= China–Myanmar Economic Corridor =

Infrastructure project in Myanmar

The CMEC will give China an outlet in the Indian Ocean

China–Myanmar Economic Corridor (CMEC) is a number of infrastructure projects supporting connectivity between Myanmar and China. It is an economic corridor of the Belt and Road Initiative.

==Transportation==
The infrastructure development plan calls for building road and rail transportation from Yunnan Province in China through Muse and Mandalay to the seaport city of Kyaukpyu in Rakhine State. The transportation route follows gas and oil pipelines built in 2013 and 2017. At the end of the route, a port and Special Economic Zone is planned at Khaukphyu.
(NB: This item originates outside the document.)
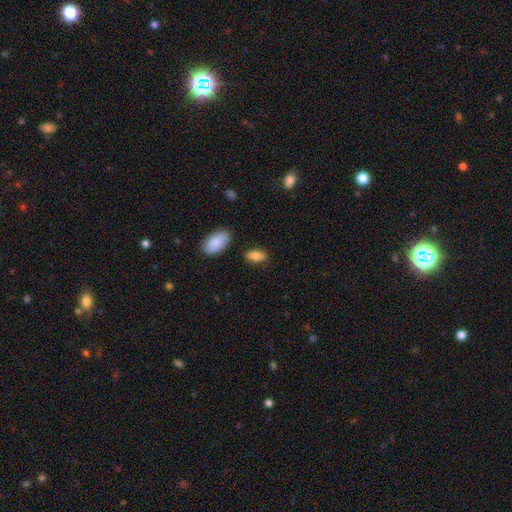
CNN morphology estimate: Smooth or featured: smooth — 81% (featured or disk — 11%)
How rounded: in between — 89% (cigar-shaped — 7%)
Merging: none — 83% (minor disturbance — 11%)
The largest construction project along the route is the 431 km Muse-Mandalay Railway, a project estimated to cost US$9 billion. The newly built railway would connect to the Chinese railway network at Ruili, Yunnan Province.

==Core zones==
An important part of the corridor will be three core zones at the border of both countries. The core zones will be commercial areas with duty-free concessions, hotels, manufacturing, and financial services. According to a policy plan in 2019 by the Myanmar Ministry of Commerce, the locations for the core zones would be Muse and Chinshwehaw in the northern part of Shan State and Kan Pite Tee in Kachin State.